Each record below needs to be written out exactly as it reads.
### Given data ###
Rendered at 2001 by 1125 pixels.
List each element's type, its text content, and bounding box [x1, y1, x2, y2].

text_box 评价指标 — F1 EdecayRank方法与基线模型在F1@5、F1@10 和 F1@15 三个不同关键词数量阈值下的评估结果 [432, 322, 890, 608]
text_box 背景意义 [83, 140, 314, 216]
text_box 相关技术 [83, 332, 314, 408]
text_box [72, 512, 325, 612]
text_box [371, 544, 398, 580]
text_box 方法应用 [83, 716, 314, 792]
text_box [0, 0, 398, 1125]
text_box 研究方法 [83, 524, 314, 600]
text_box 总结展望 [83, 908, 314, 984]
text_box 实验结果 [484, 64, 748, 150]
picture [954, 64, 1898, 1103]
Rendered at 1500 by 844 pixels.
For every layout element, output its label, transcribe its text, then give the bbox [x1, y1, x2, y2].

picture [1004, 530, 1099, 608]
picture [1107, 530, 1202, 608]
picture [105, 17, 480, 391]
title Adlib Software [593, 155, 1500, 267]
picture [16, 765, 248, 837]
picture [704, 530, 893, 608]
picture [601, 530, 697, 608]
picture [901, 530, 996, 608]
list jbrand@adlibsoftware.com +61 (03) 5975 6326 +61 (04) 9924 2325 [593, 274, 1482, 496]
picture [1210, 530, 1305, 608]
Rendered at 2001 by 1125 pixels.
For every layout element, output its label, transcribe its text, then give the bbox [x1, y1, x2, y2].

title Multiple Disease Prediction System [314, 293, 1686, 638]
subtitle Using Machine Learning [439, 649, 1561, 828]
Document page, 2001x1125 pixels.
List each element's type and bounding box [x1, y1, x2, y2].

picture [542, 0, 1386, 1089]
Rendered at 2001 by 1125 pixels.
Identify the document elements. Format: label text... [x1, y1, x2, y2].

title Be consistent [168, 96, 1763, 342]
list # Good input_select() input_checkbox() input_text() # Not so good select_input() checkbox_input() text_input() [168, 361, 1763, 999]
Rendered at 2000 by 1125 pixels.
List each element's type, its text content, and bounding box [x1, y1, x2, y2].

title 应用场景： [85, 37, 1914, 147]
###
#### [Expected answer]
Rendered at 2001 by 1125 pixels.
List each element's type, its text content, and bounding box [x1, y1, x2, y2].

text_box 评价指标 — F1 EdecayRank方法与基线模型在F1@5、F1@10 和 F1@15 三个不同关键词数量阈值下的评估结果 [432, 322, 890, 608]
text_box 背景意义 [83, 140, 314, 216]
text_box 相关技术 [83, 332, 314, 408]
text_box [72, 512, 325, 612]
text_box [371, 544, 398, 580]
text_box 方法应用 [83, 716, 314, 792]
text_box [0, 0, 398, 1125]
text_box 研究方法 [83, 524, 314, 600]
text_box 总结展望 [83, 908, 314, 984]
text_box 实验结果 [484, 64, 748, 150]
picture [954, 64, 1898, 1103]
Rendered at 1500 by 844 pixels.
For every layout element, output its label, transcribe its text, then give the bbox [x1, y1, x2, y2].

picture [1004, 530, 1099, 608]
picture [1107, 530, 1202, 608]
picture [105, 17, 480, 391]
title Adlib Software [593, 155, 1500, 267]
picture [16, 765, 248, 837]
picture [704, 530, 893, 608]
picture [601, 530, 697, 608]
picture [901, 530, 996, 608]
list jbrand@adlibsoftware.com +61 (03) 5975 6326 +61 (04) 9924 2325 [593, 274, 1482, 496]
picture [1210, 530, 1305, 608]
Rendered at 2001 by 1125 pixels.
For every layout element, output its label, transcribe its text, then give the bbox [x1, y1, x2, y2].

title Multiple Disease Prediction System [314, 293, 1686, 638]
subtitle Using Machine Learning [439, 649, 1561, 828]
Document page, 2001x1125 pixels.
List each element's type and bounding box [x1, y1, x2, y2].

picture [542, 0, 1386, 1089]
Rendered at 2001 by 1125 pixels.
Identify the document elements. Format: label text... [x1, y1, x2, y2].

title Be consistent [168, 96, 1763, 342]
list # Good input_select() input_checkbox() input_text() # Not so good select_input() checkbox_input() text_input() [168, 361, 1763, 999]
Rendered at 2000 by 1125 pixels.
List each element's type, its text content, and bounding box [x1, y1, x2, y2].

title 应用场景： [85, 37, 1914, 147]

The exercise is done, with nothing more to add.